Jack McDermott | Indo-Pacific Fellow
The Quadrilateral Security Dialogue between Australia, India, Japan, and the United States (the Quad) has had a busy start to the year, marked by a monumental expansion in scope. While military exercises were the primary grounds for its initial formation, the Quad 2.0 has put diplomacy and economics at centre-stage, organising to tackle issues as diverse as vaccine production, climate change, and emerging technology. But with the ideal of a “free and open Indo-Pacific” central to the Quad’s blueprint, a coordinated international investment strategy is a conspicuous omission from its current agenda.
International infrastructure investment can be a powerful strategic tool. Leaders of the G7 countries acknowledged this recently, announcing what may evolve into a major contribution to this space in the form of the Build Back Better World (B3W) initiative at the most recent Summit in June. But Indo-Pacific powers face a vastly different strategic environment, and investment proposals are causing increased diplomatic friction in the region as their security implications are scrutinised more closely. Just this year, Australia’s Foreign Minister Marise Payne’s decision to cancel two deals between the Victorian Government and China was strongly condemned by China’s embassy in Australia, and was by considered by the Chinese government to have caused “further damage to bilateral relations.”

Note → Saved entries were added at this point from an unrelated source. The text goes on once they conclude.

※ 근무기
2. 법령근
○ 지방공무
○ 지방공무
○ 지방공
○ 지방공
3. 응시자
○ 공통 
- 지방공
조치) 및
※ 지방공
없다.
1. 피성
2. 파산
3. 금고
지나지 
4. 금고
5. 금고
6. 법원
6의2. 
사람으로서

Both projects fell under the largest and most controversial offering in the infrastructure investment space, China’s flagship ‘Belt and Road’ Initiative (BRI), which has signed on 137 countries and completed projects in 70. But a developing pattern of delayed projects and opaque deals shows that, if a country is to be seen as a reliable investor, quantity cannot eclipse quality. Infrastructure investment carries a heavy normative weight, and thus the potential exists to counter China’s investment strategy.
The Quad’s potential
The notion of a Quad-initiated investment fund is not unfeasible, nor entirely new. The idea of collaborative infrastructure investment enjoys the political backing of all involved Quad members, each of which have contributed to jointly-funded investment projects with one another in the past. This initiative would also be less strategically sensitive than an overt security agreement, and therefore less likely to be stalled by apprehensive members—India being the most likely candidate given its commitment to strategic non-alignment and ongoing hostilities on its northern border.

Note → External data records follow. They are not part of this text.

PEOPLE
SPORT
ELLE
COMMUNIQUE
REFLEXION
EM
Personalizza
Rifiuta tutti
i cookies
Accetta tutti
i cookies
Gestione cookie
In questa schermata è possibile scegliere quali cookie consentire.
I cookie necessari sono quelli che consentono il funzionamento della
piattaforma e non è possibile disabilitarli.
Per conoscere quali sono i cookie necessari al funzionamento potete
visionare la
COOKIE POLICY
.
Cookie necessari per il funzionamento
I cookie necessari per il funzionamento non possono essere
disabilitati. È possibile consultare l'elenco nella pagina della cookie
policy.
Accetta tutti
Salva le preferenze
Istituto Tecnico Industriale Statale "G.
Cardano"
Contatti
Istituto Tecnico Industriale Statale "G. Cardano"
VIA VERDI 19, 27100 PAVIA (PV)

Of course, codifying an investment fund as an ongoing initiative would be challenging. It would require the finances to be consistently procured and would demand agreement on priority projects, which may be difficult for a grouping as geographically scattered as the Quad. Quad investment is also unlikely to match the scale of the BRI. But thinking—as Quad members show an increasing willingness to do—beyond its strategic dimension, an infrastructure development fund is an opportunity to underscore the Quad’s leadership with a decisive commitment to an open Indo-Pacific economy.
Three objectives of mutual investment
The initiative should firstly—and perhaps most importantly—champion more open norms of international investment. Of particular significance to the “free and open” Indo-Pacific concept are economic sustainability, transparency, the creation of local jobs and the transfer of skills and capital. These are crucial as concerns mount over the efficacy and reliability of China’s offerings. In Papua New Guinea, for example, more than three quarters of recent contracts have gone to Chinese companies for major infrastructure projects including roads, bridges, and ports, despite indications of substandard quality and lower pay for local workers compared with domestic bidders. An alternative fund could champion the Quad’s ideals and promote competition.
Quad members must also work with key regional states and address the development needs of the region. A commitment to infrastructure development in Southeast Asia in particular would alleviate concerns that the Quad is designed to bypass ASEAN centrality, which will be crucial to maintaining positive engagement with leaders in the heart of the region. According to a recent survey, decision-makers in Indonesia and Singapore—countries at the critical fulcrum between the Indian and Pacific subregions—were mostly sceptical of the Quad. Given the position of major Southeast Asian states, engaging ASEAN and committing to the region economically will be crucial for the cohesion of the Indo-Pacific concept.
Finally, investment should be mobilised to narrow China’s lead in key sectors. Given their significance to the strategic outlooks of Quad members, data and telecommunications are urgent candidates.
It is entirely possible that the hurdles ahead of a codified Quadrilateral investment effort will prove insurmountable. But the Quad’s signature defence-focused strategy will not be enough to secure its vision, and its members seam acutely aware of this. Even a comparatively modest initiative could create a powerful normative backdrop for the Quad’s ambitions. After all, a free and open economic order is not the only “operating system” on offer in the Indo-Pacific—at the risk of sounding too literal, commitment to this alternative must be built.
Jack McDermott is the Indo-Pacific Fellow for Young Australians in International Affairs.